Bringing the whole cell together
By taking an integrated approach to analyzing the structural, spatial and temporal properties of cells, researchers at QBiC make up a vital part of the global effort to understand complex biological systems. Imaging techniques are vitally important for this work: through innovations in microscopy, molecular probes and other measurement systems, researchers hope to obtain simultaneous nanometer and millisecond resolutions for the three-dimensional imaging of molecules inside living cells.
Computational biologists have the daunting task of incorporating this information into models. Modeling protein interactions requires a timescale of milliseconds with a time resolution of femtoseconds (one quadrillionth of a second). For this reason, the future of whole-cell models will require researchers to exploit the full capabilities of supercomputers and develop algorithms based on the unifying principles described above.

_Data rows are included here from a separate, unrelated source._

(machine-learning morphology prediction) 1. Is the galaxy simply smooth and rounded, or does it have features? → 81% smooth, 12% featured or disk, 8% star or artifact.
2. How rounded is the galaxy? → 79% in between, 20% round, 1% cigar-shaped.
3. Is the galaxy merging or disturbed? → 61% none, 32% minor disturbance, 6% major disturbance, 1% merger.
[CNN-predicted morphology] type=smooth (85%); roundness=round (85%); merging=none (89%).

Two computational tools lead this research at QBiC: MDGRAPE-4, a supercomputer designed to perform molecular dynamics simulations; and E-Cell, a software platform for modeling complex, heterogeneous and dynamic systems inside the cell. MDGRAPE-4 simulates the behavior of atoms and predicts how this will determine molecular behavior whereas E-Cell predicts how molecules operate at larger scales. Such comprehensive descriptions of activity at different scales will provide not only a better understanding of heterogeneous populations but also the potential to control them.

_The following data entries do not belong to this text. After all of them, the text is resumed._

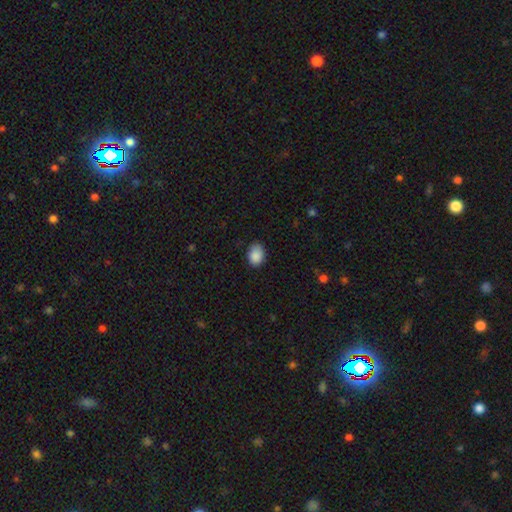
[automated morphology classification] Smooth or featured?
  - smooth: 89% *
  - star or artifact: 8%
  - featured or disk: 3%
How rounded?
  - in between: 75% *
  - round: 24%
  - cigar-shaped: 1%
Merging?
  - none: 79% *
  - minor disturbance: 17%
  - major disturbance: 3%
  - merger: 1%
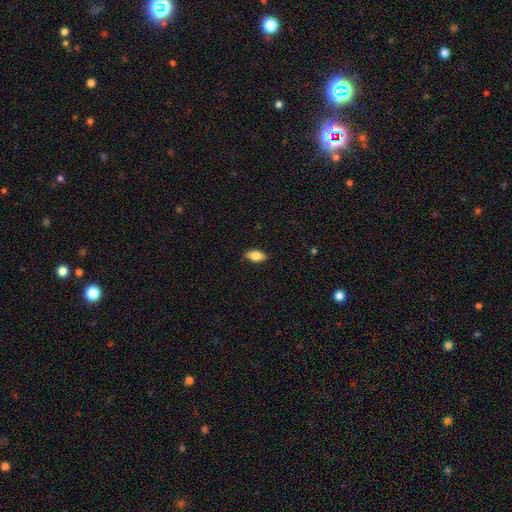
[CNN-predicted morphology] A smooth galaxy with no disk features (82%) that is in between round and cigar-shaped (89%).

Vote fractions:
- Smooth or featured? smooth: 82% / featured or disk: 10% / star or artifact: 7%
- How rounded? in between: 89% / cigar-shaped: 6% / round: 4%
- Merging? none: 85% / minor disturbance: 12% / major disturbance: 2% / merger: 1%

This control comes in the form of the third component of research at QBiC: synthetic design. RIKEN scientists are using data from imaging and computational work at QBiC to synthesize proteins without the need for a cell and to create lab-on-a-chip devices that can efficiently sort cells. These technologies are helping other researchers, for example, in creating strains of laboratory mice with specific traits that are useful for studying the effects of diseases and developing drugs.
At its core, QBiC is creating synthetic systems that act like biological ones. This work is possible thanks to a symbiotic relationship among researchers, from experimentalists to computational theorists to synthetic biologists. By continuing to uncover the operating principles that determine a cell’s state, researchers at QBiC are innovating technologies with the aim of controlling cell behavior.
- 1. Nygaard, R., Zou, Y., Dror, R. O., Mildorf, T. J., Arlow, D. H., Manglik, A., Pan, A. C., Liu, C. W., Fung, J. J., Bokoch, M. P. et al. The dynamic process of β2-adrenergic receptor activation. Cell 152, 532–542 (2013). doi: 10.1016/j.cell.2013.01.008
- 2. Iwaki, M., Iwane, A. H., Shimokawa, T., Cooke, R. & Yanagida, T. Brownian search-and-catch mechanism for myosin-VI steps. Nature Chemical Biology 5, 403–405 (2009). doi: 10.1038/nchembio.171
- 3. Fivaz, M., Bandara, S., Inoue, T. & Meyer, T. Robust neuronal symmetry breaking by Ras-triggered local positive feedback. Current Biology 18, 44–50 (2008). doi: 10.1016/j.cub.2007.11.051
- 4. Matsuoka, S., Shibata, T. & Ueda, M. Asymmetric PTEN distribution regulated by spatial heterogeneity in membrane-binding state transitions. PLoS Computational. Biology 9, e1002862 (2013). doi: 10.1371/journal.pcbi.1002862
About the Researcher
Recently honored as a Person of Cultural Merit by the Japanese government, Toshio Yanagida is a leading scientist in the area of the dynamics of biological systems. His research focuses on the development of new technologies, such as single-molecule imaging, for the study of biological molecular motors.